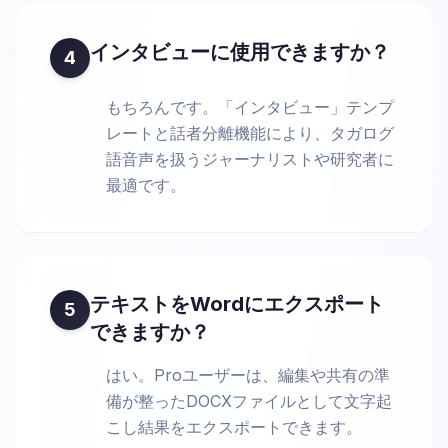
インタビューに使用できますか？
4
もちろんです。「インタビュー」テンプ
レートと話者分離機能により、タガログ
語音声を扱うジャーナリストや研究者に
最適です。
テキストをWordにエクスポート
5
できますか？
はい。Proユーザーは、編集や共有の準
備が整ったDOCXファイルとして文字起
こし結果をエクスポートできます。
...
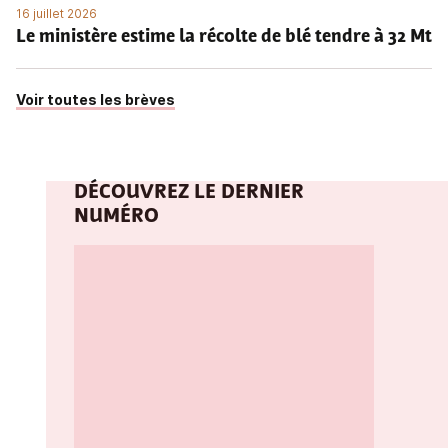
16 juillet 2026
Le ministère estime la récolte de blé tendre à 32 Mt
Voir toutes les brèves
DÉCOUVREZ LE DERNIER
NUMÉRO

» **Work instructions**: Start at the line that has "インタビューに使用できますか？" and end after the one that has "こし結果をエクスポートできます。". Write those lines again with "エクスポート" replaced by "書き出し" and everything else left as it is.

» **Task output**:
インタビューに使用できますか？
4
もちろんです。「インタビュー」テンプ
レートと話者分離機能により、タガログ
語音声を扱うジャーナリストや研究者に
最適です。
テキストをWordに書き出し
5
できますか？
はい。Proユーザーは、編集や共有の準
備が整ったDOCXファイルとして文字起
こし結果を書き出しできます。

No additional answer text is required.